Hopeful Thoughts

Argentina Day 4, September 8, 2009

This morning we were going to try again to go to Tina’s, but it was still raining. We decided to go ahead and at least see what needed to be done. Tina is a sweet older lady who goes to the church in City Bell, but she lives alone and her home is in need of a great deal of repair. The yard needs to be cleaned up (grass cut, weeds pulled, and trash picked up), her sink is dripping, her back door has the glass broken out of it, the roof is leaking, and probably much more. Hopefully time will allow us or some of us to help her out while we are here.


Tina sent us all home with “belly button” oranges and a banana for Emily. She told us about the meaning of name the orange in Spanish. “belly button” is certainly more comical than the English “naval”!!!


Back at the church, Kurt decided it would be fun to take group shot with our oranges.

Back at the church, Kurt decided it would be fun to take group shot with our oranges.

We left Tina’s and went back to the church to finish up some repairs and do some deep cleaning. Don got to work scraping off the remaining bits of carpet still clinging to the steps. Ken focused on repairing the windows that wouldn’t seal, and the ladies began sweeping, mopping, and scrubbing the floors and bathrooms.

All clean!

All clean!

After the cleaning, Ken and the ladies went to Wal-Mart to look for supplies for the children’s classroom. They had purchased a bed that may potentially be used for short term missionaries to sleep on while they stay, but in between will be a place for the kids to use as a couch. We shopped for a sheet set and pillows to make it comfy and inviting. Ken was looking for a table, but still hasn’t found what he’s looking for.


Wal-Mart in Argentina looks the same as in the U.S., but it is not. They carry many things that the US version does not, and there are many things that they are lacking. Mattresses are plentiful, but blankets are not. The have a HUGE selection of mate’, but not much coffee. The cashiers sit down while checking out purchases. We didn’t get to look at the whole place, because it’s still really big!

We had lunch at the church and ordered empanadas. They are delivered in boxes like those that contain pizza in the US. They are yummy! The food has been one of the great things about Argentina!

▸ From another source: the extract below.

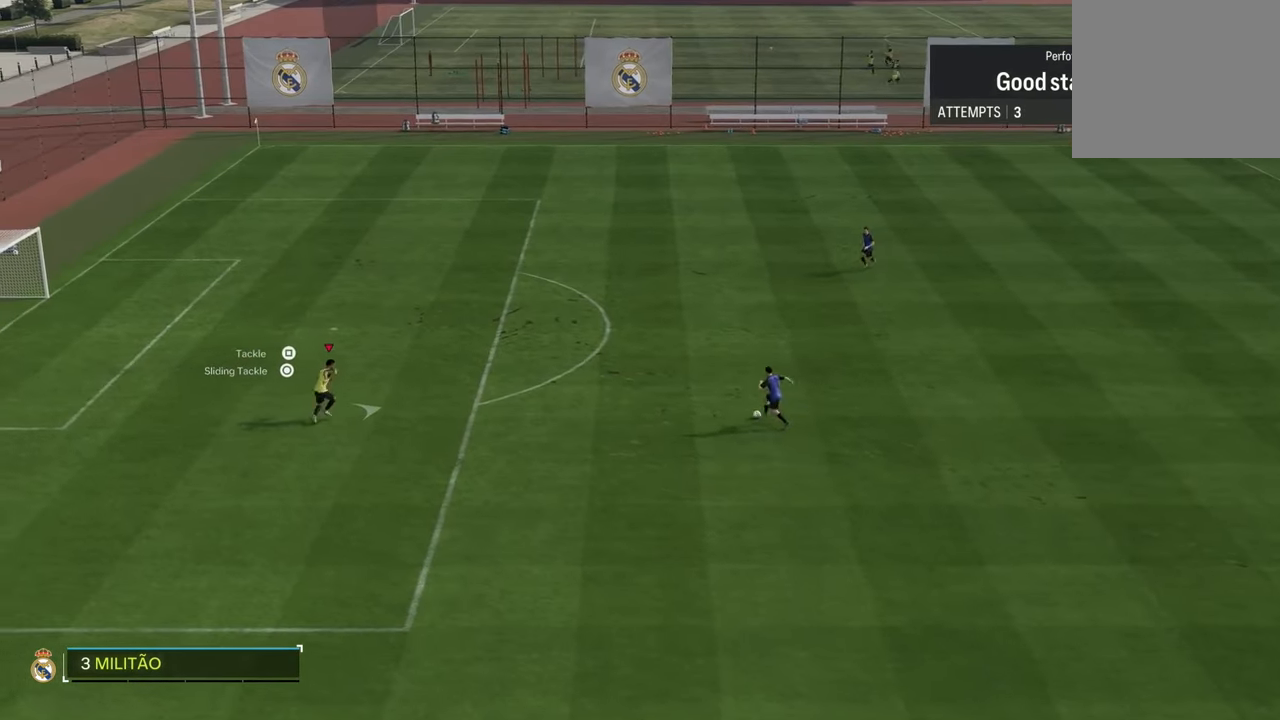
{"dt_ms": 500, "buttons": ["R2", "L3"], "left_stick": "up-right", "right_stick": "center", "events": [[450, "L3", "down"]]}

We went back to the Hogar Betel that evening to work more with the kids. We tried to teach a lesson on Heaven from the CEF materials to about 11 kids, but they were totally wired. They have no manners and were running all over the place We tried to play a game with balloons and we needed to blow them up first. As soon as the kids saw the balloons, they swarmed the table. We needed 12 balloons for the game. We started with 12, but by the time Emily and I were able to get them “all” blown up, 3 of them had been stolen. The kids do not understand the word “No”. The Hogar is a Christian place, but they do not have the staff or the volunteers to give these kids the structure they need. I have taught difficult kids, but I have to say this was the HARDEST teaching situation I have even been in.

We served the kids a snack of Tang and cookies and we noticed that the kids were taking seconds on the snack and stuffing cookies in their pockets. Evelyn observed that they would then trade with each other for other things (including the jump ropes that we had left with them the day before). They barter with anything they can get there hands on. These kids know the Bible, but they don’t know Jesus. They need people that can work with them more than 3 days in the month of September of 2009.

We finished the day with dinner at the “Club Banco Provincia,” the hotel that we are staying at. I had Gnonnchi with a beef and tomato sauce and sprinkles of cheese. Pretty tasty!!